Monday, April 19, 2010

I am not short

The following is an email sent on April 17th to my "adventure list." Email me if you want to be on it and you're not already.

Greetings friends, family, and fellow adventurers from a balcony in Hue Viet Nam!

Since my travels will hopefully last a good year or so, the plan is to send an email once a month to my "adventure list" (that's you) to share some stories, ask for input on next steps, and remind you that for more info on my adventures you can always check out the blog:

I left Jackson on March 16th at sunrise. I landed in Bangkok well after sunset on March 17th. My St. Patrick's Day was considerably shorter than I would have preferred, but the ticket price was worth the sacrifice.

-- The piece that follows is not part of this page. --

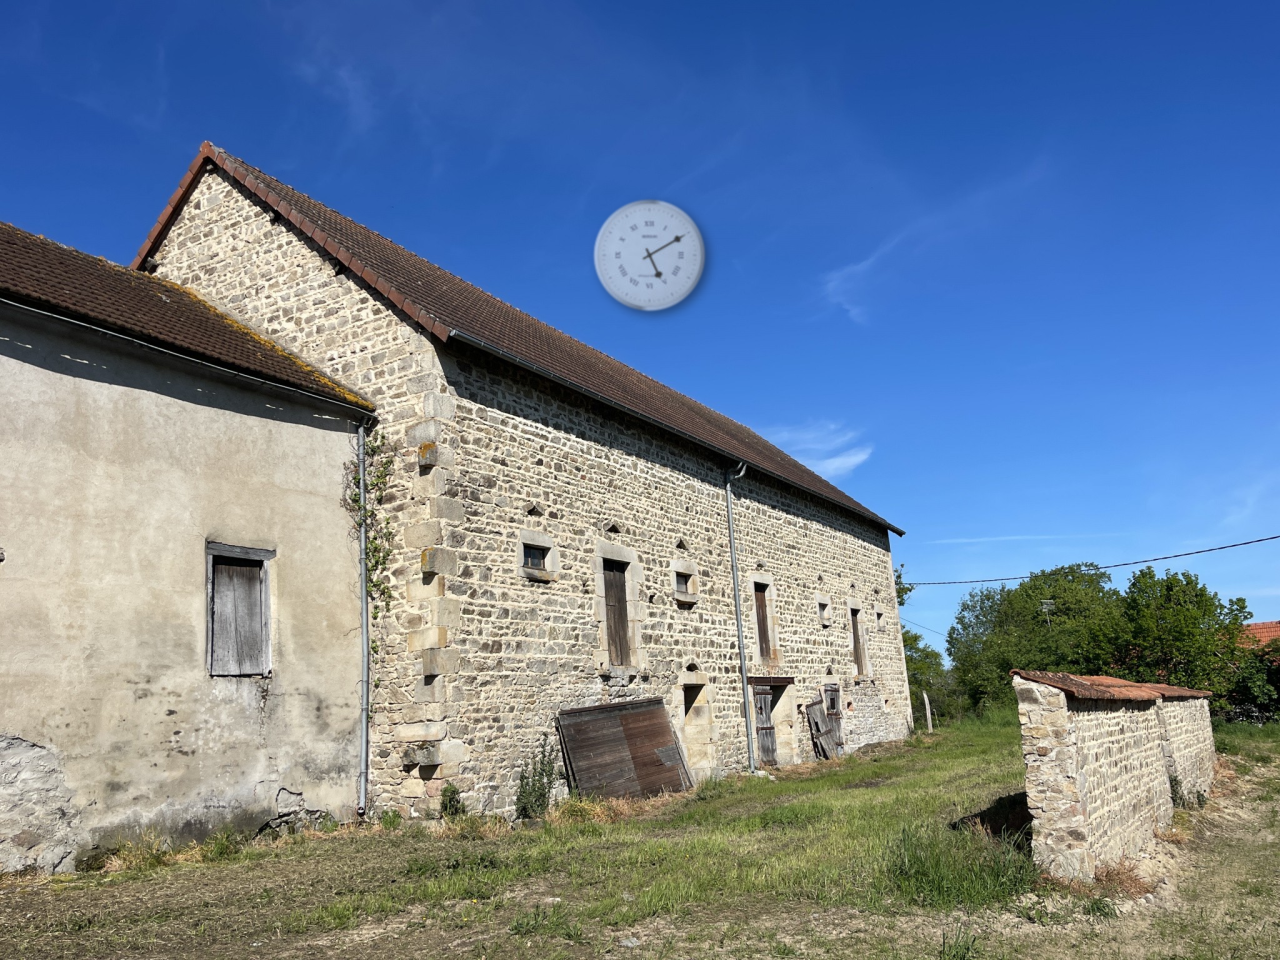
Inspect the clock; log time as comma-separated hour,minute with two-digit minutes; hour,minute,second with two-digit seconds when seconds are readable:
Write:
5,10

I recovered from jetlag in the company of a family friend who lives outside of the city, who was quite generous in her hospitality (and being from the hospitality state, I know these kinds of things). My general route from Bangkok was south to the beach, then double-header overnight trains to the north of Thailand before crossing over into Laos and down the Mekong. From Vientiane I flew to Hanoi to meet up with a DC friend, Sarah aka the Shaman, and we're currently working our way south to Saigon and then over to Cambodia. It'd be impossible to share with you everything, so I'll just give a cliffnotes version of some of my blog entries:
  • I am approximately twice the size of the average Asian. It's a good thing I don't have a body-image problem because this place would certainly aggrevate it. It does, however, make for comical transportation situations - like the time the Vietnamese man wanted to sit in my lap for a 4 hour journey, or the train where I couldn't even crawl on my hands and knees in my bunk, or the public bus where I had to "stand" in the aisle but the ceiling of the bus was maybe 5'5" and I'm 5'10".
  • The scenery is unreal. From limestone cliffs that drop right into the ocean, floating down the Mekong, cruising through Ha Long Bay, to exploring caves that could fit a full-size rugby pitch. It's a wild place (and becoming less and less so these days) and amazing to explore. I have much more to say on conservation and environmental issues, but I'll leave that note for personal conversations.
  • My math skills are going to be stellar when I get back. Forget NCLB, we should just send kids abroad and give them a wad of cash and see how long they make it. It was $1 USD for 31 Thai Baht for 8,400 Lao Kip, and 18,500 Vietnamese Dong. I still think it all looks like Monopoly money. I did, however, pay someone one million dong (roughly $50) the other day though and I felt like I was in the mafia.
  • Asian toilets. It's like those puzzles in third grade where you're given 3 objects and a task you're supposed to complete. Here it's a hole that looks kind of like a squashed toilet, a bucket of water, and a hose. No flush button, no toilet paper. Yeah, it took me about a week to figure it out.
  • A Vespa is a family-friendly vehicle. Yes, if only my parents had visited Vietnam before they bought that station wagon, all of our family trips could have been carried out on a Vespa. I indeed saw a family of five riding a Vespa (seemingly comfortably) in Hanoi.

I return to the States in mid-May and set off on my wedding-palooza road trip. Roughly I'll be taking the East Coast by storm in late May and June and then the West Coast in July and August. I'm still scheming up ideas for the Fall so if you're off to somewhere wonderful, or have a great idea - let me know!

Hope all is well wherever this may find you.